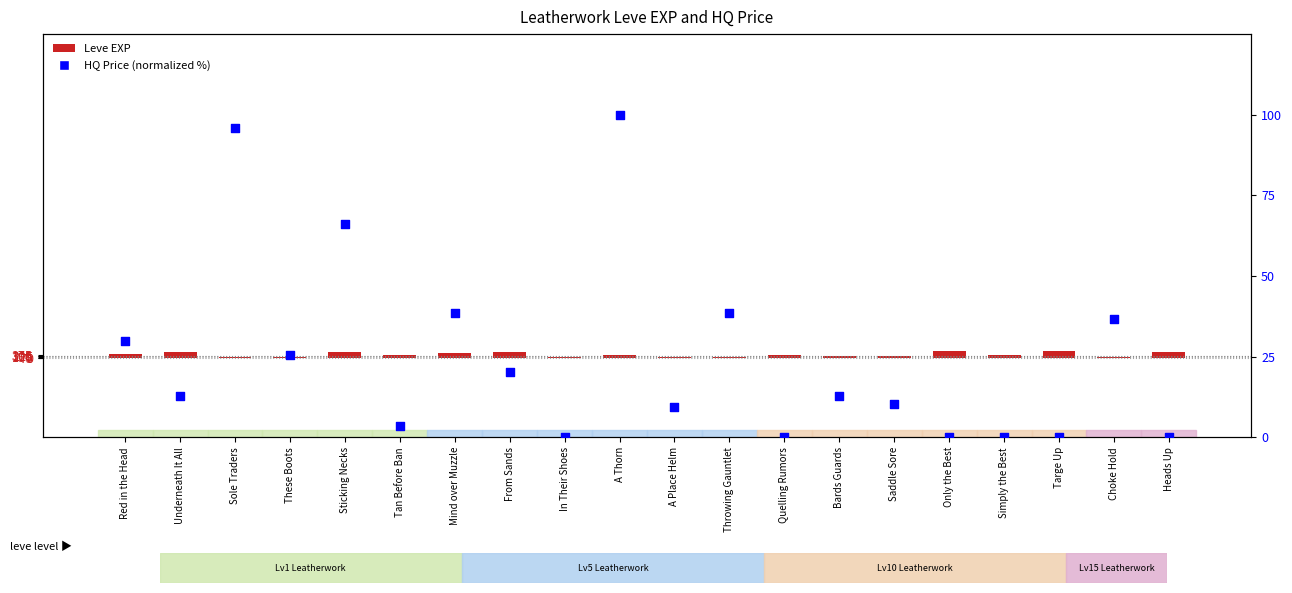

At which category is the sum across all series the highest?

Only the Best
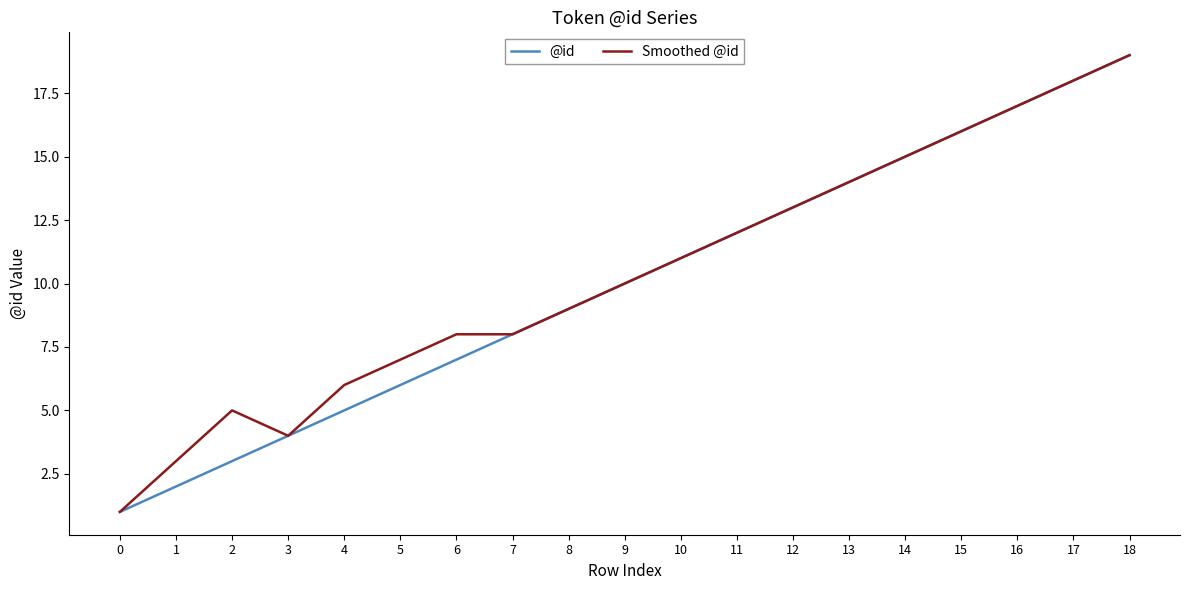

How many categories are shown in the chart?

19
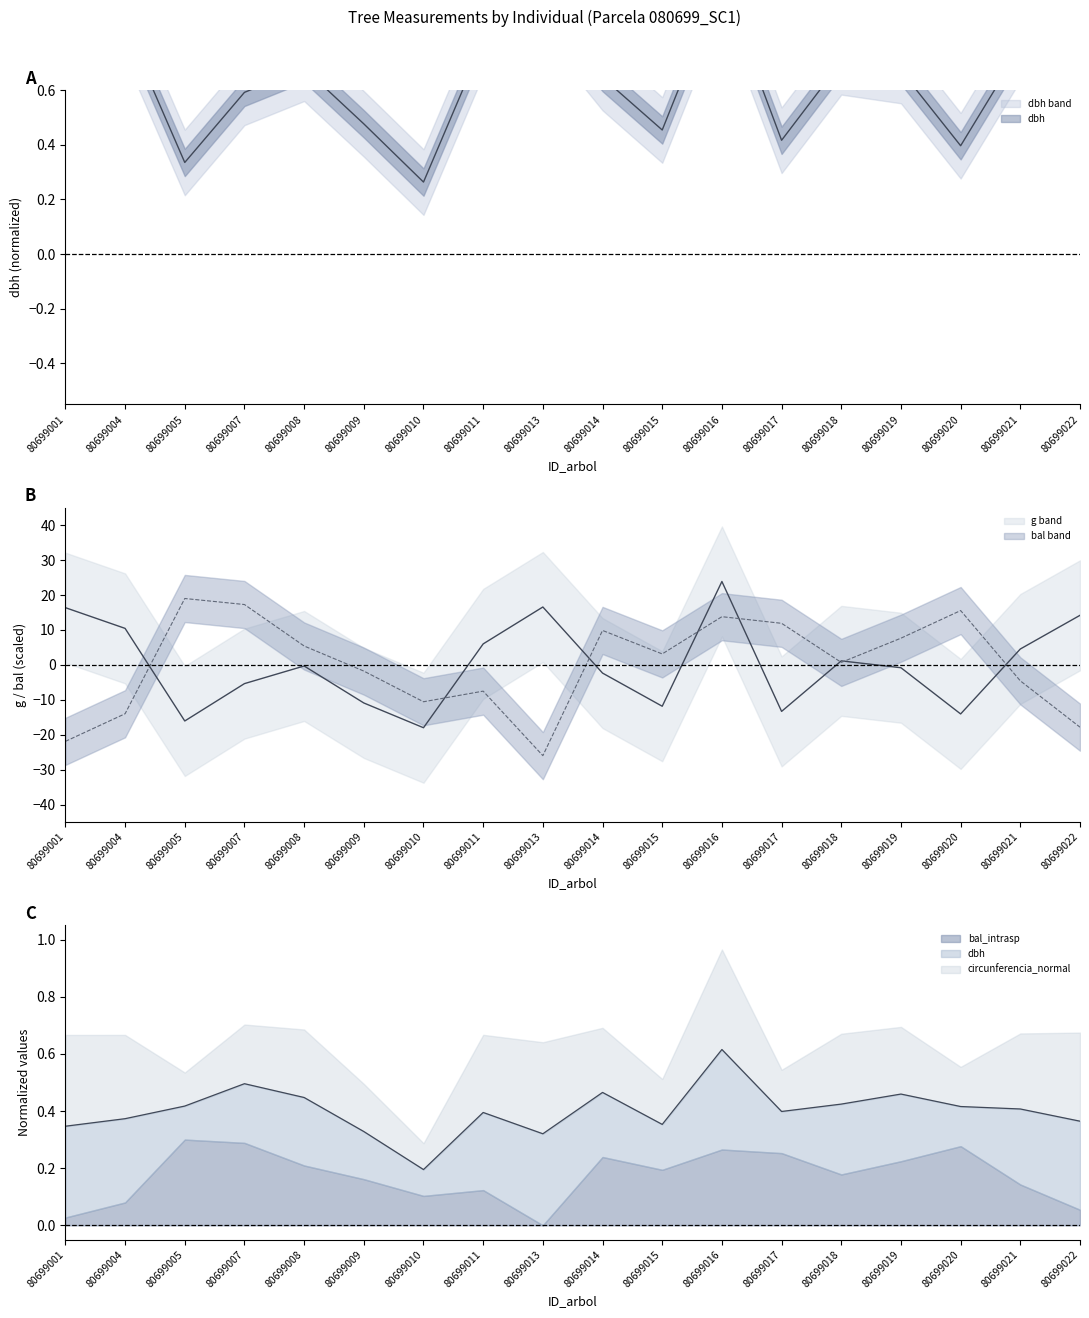

What is the value of the g point at the 8th from the left?

6.0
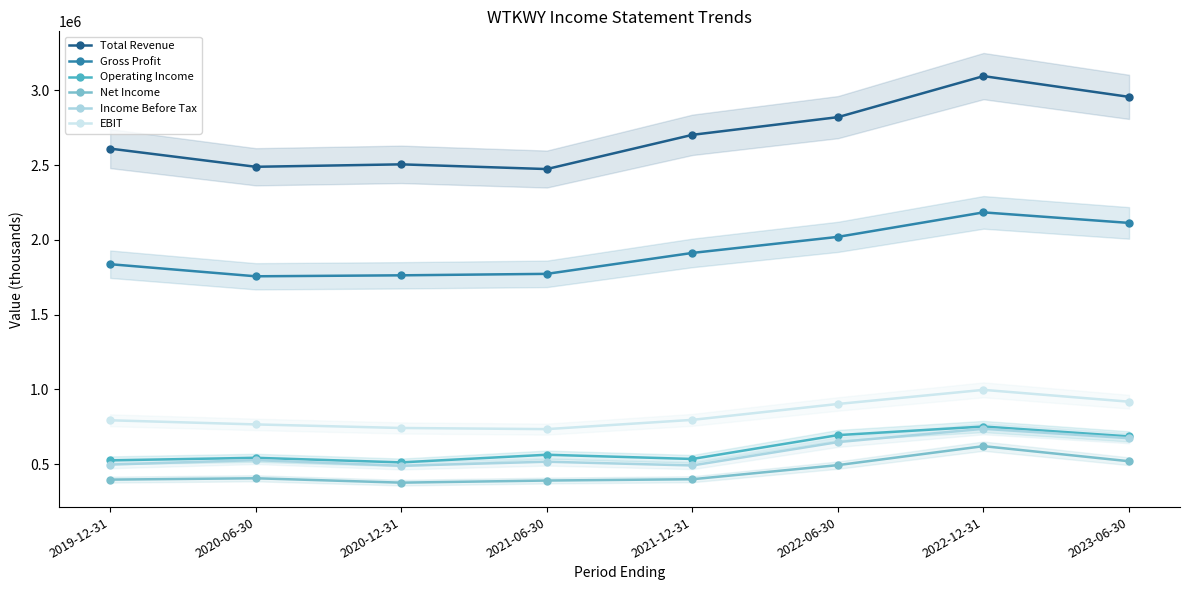

True or false: Total Revenue and EBIT intersect in this chart.

False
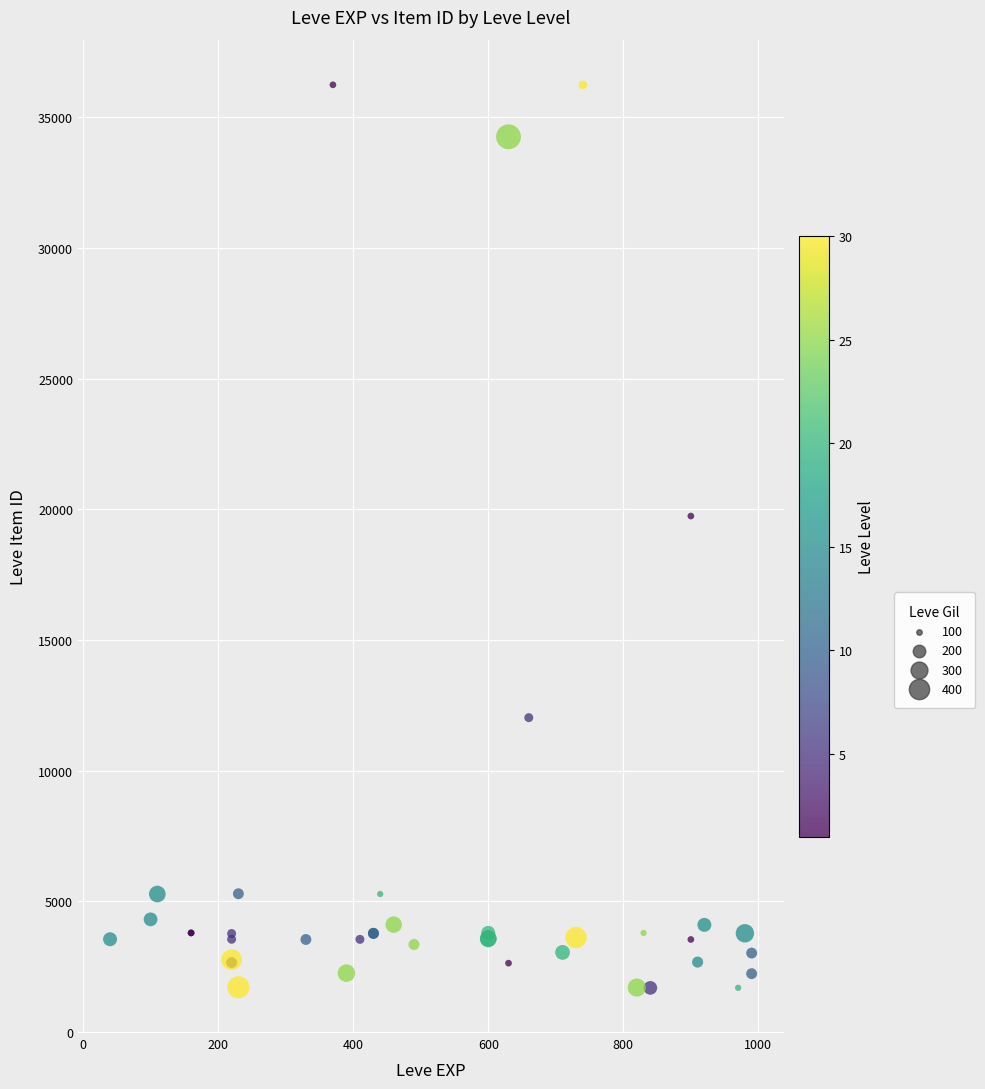

What Y value in the scatter plot is closest to 18967?

19744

= = = = =

Task directions:
Render every line of the entries above as a JSON list of strings, one string per line, leaving out the blank lines and the pictures.

Output:
[
  "At which category is the sum across all series the highest?",
  "Only the Best",
  "How many categories are shown in the chart?",
  "19",
  "What is the value of the g point at the 8th from the left?",
  "6.0",
  "True or false: Total Revenue and EBIT intersect in this chart.",
  "False",
  "What Y value in the scatter plot is closest to 18967?",
  "19744"
]